Le Grenelle de l’environnement a prévu que la couverture des coûts de collecte, de tri et de traitement des déchets d’emballages soit portée à 80 % des « coûts nets de référence d'un service de collecte et de tri optimisé ». Un bras de fer a opposé pendant des mois producteurs et collectivités locales autour du ré-agrément des éco-organismes de la filière (dans le JDLE).

 

Lors d’une réunion du 26 octobre dernier, le ministère de l’écologie a présenté le mode d’évaluation de l’enveloppe d’aide accordée aux collectivités locales. « Mais la majorité des membres de la Commission consultative a voté contre le mode de calcul proposé », nous rappelle Claude Bascompte, président des Amis de la terre.

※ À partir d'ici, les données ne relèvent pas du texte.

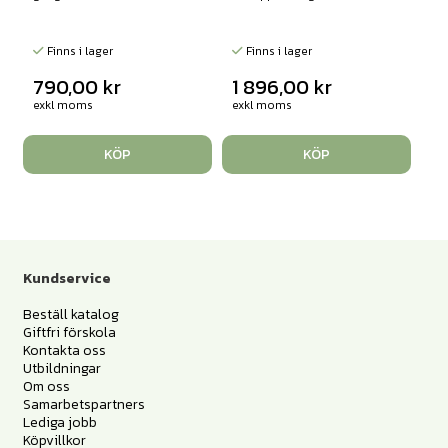
Finns i lager
Finns i lager
790,00
kr
1 896,00
kr
exkl moms
exkl moms
KÖP
KÖP
Kundservice
Beställ katalog
Giftfri förskola
Kontakta oss
Utbildningar
Om oss
Samarbetspartners
Lediga jobb
Köpvillkor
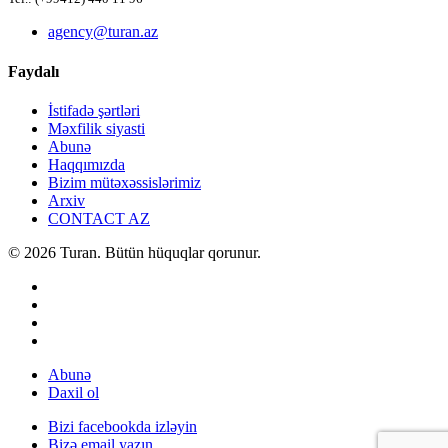
agency@turan.az
Faydalı
İstifadə şərtləri
Məxfilik siyasti
Abunə
Haqqımızda
Bizim mütəxəssislərimiz
Arxiv
CONTACT AZ
© 2026 Turan. Bütün hüquqlar qorunur.
Abunə
Daxil ol
Bizi facebookda izləyin
Bizə email yazın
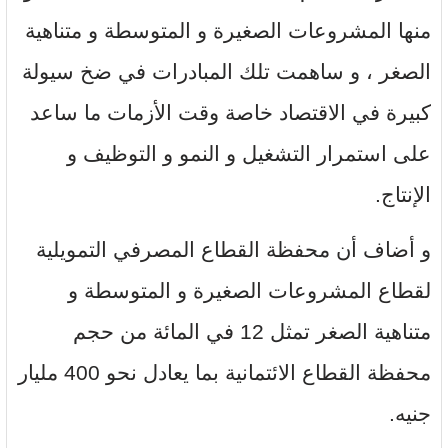
منها المشروعات الصغيرة و المتوسطة و متناهية
الصغر ، و ساهمت تلك المبادرات في ضخ سيولة
كبيرة في الاقتصاد خاصة وقت الأزمات ما ساعد
على استمرار التشغيل و النمو و التوظيف و
الإنتاج.
و أضاف أن محفظة القطاع المصرفي التمويلية
لقطاع المشروعات الصغيرة و المتوسطة و
متناهية الصغر تمثل 12 في المائة من حجم
محفظة القطاع الائتمانية بما يعادل نحو 400 مليار
جنيه.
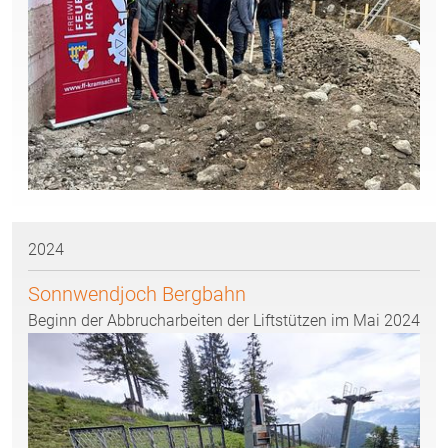
2024
Sonnwendjoch Bergbahn
Beginn der Abbrucharbeiten der Liftstützen im Mai 2024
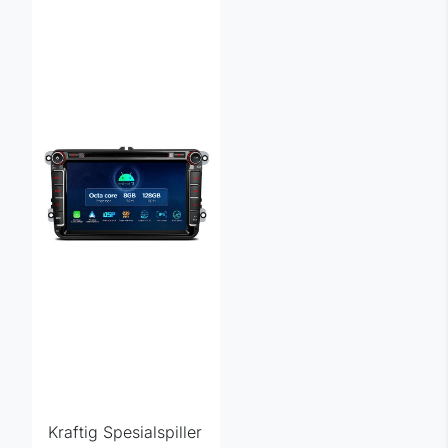
Kraftig Spesialspiller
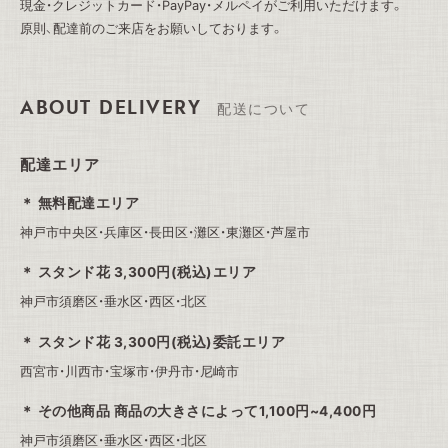
現金・クレジットカード・PayPay・メルペイがご利用いただけます。
原則、配達前のご来店をお願いしております。
ABOUT DELIVERY
配送について
配達エリア
無料配達エリア
神戸市中央区・兵庫区・長田区・灘区・東灘区・芦屋市
スタンド花 3,300円(税込)エリア
神戸市須磨区・垂水区・西区・北区
スタンド花 3,300円(税込)委託エリア
西宮市・川西市・宝塚市・伊丹市・尼崎市
その他商品 商品の大きさによって1,100円~4,400円
神戸市須磨区・垂水区・西区・北区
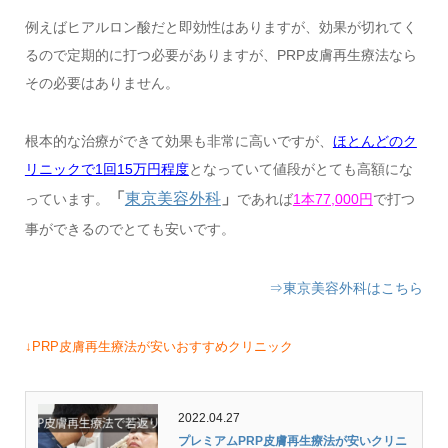
例えばヒアルロン酸だと即効性はありますが、効果が切れてく
るので定期的に打つ必要がありますが、PRP皮膚再生療法なら
その必要はありません。
根本的な治療ができて効果も非常に高いですが、
ほとんどのク
リニックで1回15万円程度
となっていて値段がとても高額にな
「
東京美容外科
」
っています。
であれば
1本77,000円
で打つ
事ができるのでとても安いです。
⇒東京美容外科はこちら
↓PRP皮膚再生療法が安いおすすめクリニック
2022.04.27
プレミアムPRP皮膚再生療法が安いクリニ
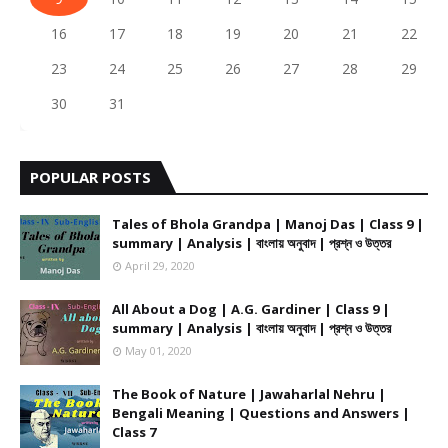
16
17
18
19
20
21
22
23
24
25
26
27
28
29
30
31
POPULAR POSTS
Tales of Bhola Grandpa | Manoj Das | Class 9 |
summary | Analysis | বাংলায় অনুবাদ | প্রশ্ন ও উত্তর
April 29, 2020
All About a Dog | A.G. Gardiner | Class 9 |
summary | Analysis | বাংলায় অনুবাদ | প্রশ্ন ও উত্তর
May 01, 2020
The Book of Nature | Jawaharlal Nehru |
Bengali Meaning | Questions and Answers |
Class 7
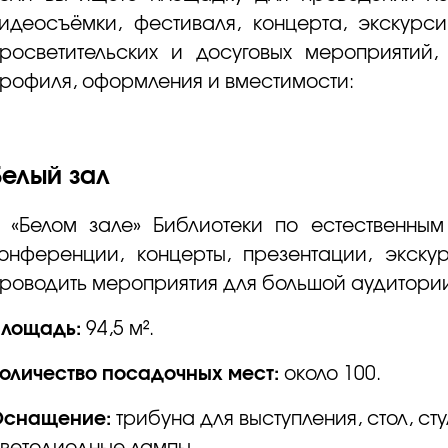
идеосъёмки, фестиваля, концерта, экскурсии
росветительских и досуговых мероприятий,
рофиля, оформления и вместимости:
Белый зал
 «Белом зале» Библиотеки по естественным
онференции, концерты, презентации, экскур
роводить мероприятия для большой аудитори
Площадь:
94,5 м².
оличество посадочных мест:
около 100.
Оснащение:
трибуна для выступления, стол, ст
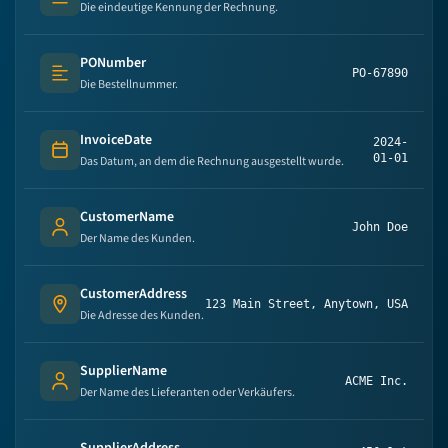
Text (multi-lines)
Die eindeutige Kennung der Rechnung.
PONumber
PO-67890
Text (multi-lines)
Die Bestellnummer.
InvoiceDate
2024-
Date
01-01
Das Datum, an dem die Rechnung ausgestellt wurde.
CustomerName
John Doe
Person's name
Der Name des Kunden.
CustomerAddress
123 Main Street, Anytown, USA
Address
Die Adresse des Kunden.
SupplierName
ACME Inc.
Person's name
Der Name des Lieferanten oder Verkäufers.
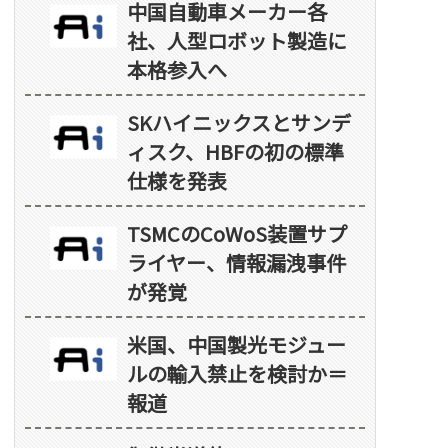
中国自動車メーカー各
社、人型ロボット製造に
本格参入へ
SKハイニックスとサンデ
ィスク、HBFの初の標準
仕様を発表
TSMCのCoWoS装置サプ
ライヤー、情報漏洩事件
が発覚
米国、中国製光モジュー
ルの輸入禁止を検討か＝
報道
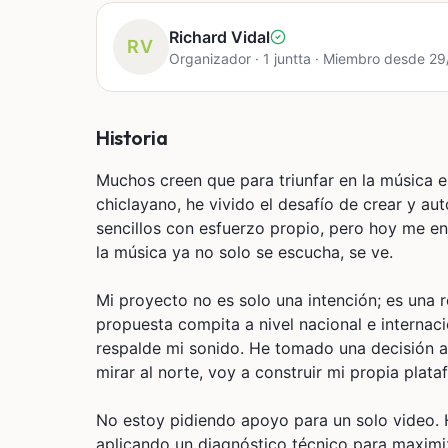
Richard Vidal
RV
Organizador · 1 juntta · Miembro desde 2
Historia
Muchos creen que para triunfar en la música e
chiclayano, he vivido el desafío de crear y a
sencillos con esfuerzo propio, pero hoy me enf
la música ya no solo se escucha, se ve.
Mi proyecto no es solo una intención; es una 
propuesta compita a nivel nacional e internac
respalde mi sonido. He tomado una decisión au
mirar al norte, voy a construir mi propia pla
No estoy pidiendo apoyo para un solo video. 
aplicando un diagnóstico técnico para maximi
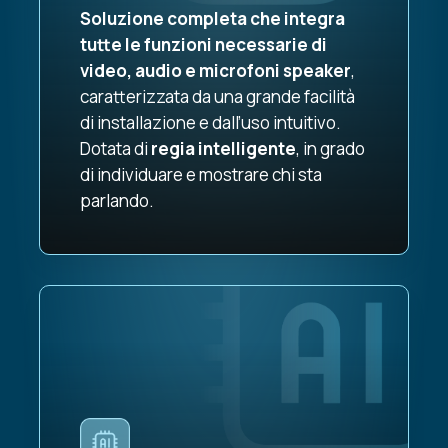
Soluzione completa che integra
tutte le funzioni necessarie di
video, audio e microfoni speaker
,
caratterizzata da una grande facilità
di installazione e dall’uso intuitivo.
Dotata di
regia intelligente
, in grado
di individuare e mostrare chi sta
parlando.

Les collectivités ont alors déposé un amendement pour l’annexe du cahier des charges de l’éco-organisme, et cette proposition devait être discutée aujourd’hui 16 novembre avec l’ensemble des parties, au ministère de l’économie. Or, c’est à l’occasion de cette réunion que la Commission consultative d’agrément a appris que l’arrêté était déjà signé, avant même la fin du processus de consultation.

 

« Mélangeant vitesse et précipitation, le ministère de l’écologie s’est affranchi de la nécessaire consultation des parties prenantes préalable à toute décision et réduit la Commission a une simple chambre d’enregistrement des décisions pris unilatéralement », s’indignent les associations.

 

« Le ministère a choisi d’opter pour la fourchette basse du coût net et optimisé du traitement des déchets d’emballages, donnant ainsi satisfaction aux récriminations des producteurs d’emballages », poursuivent-elles.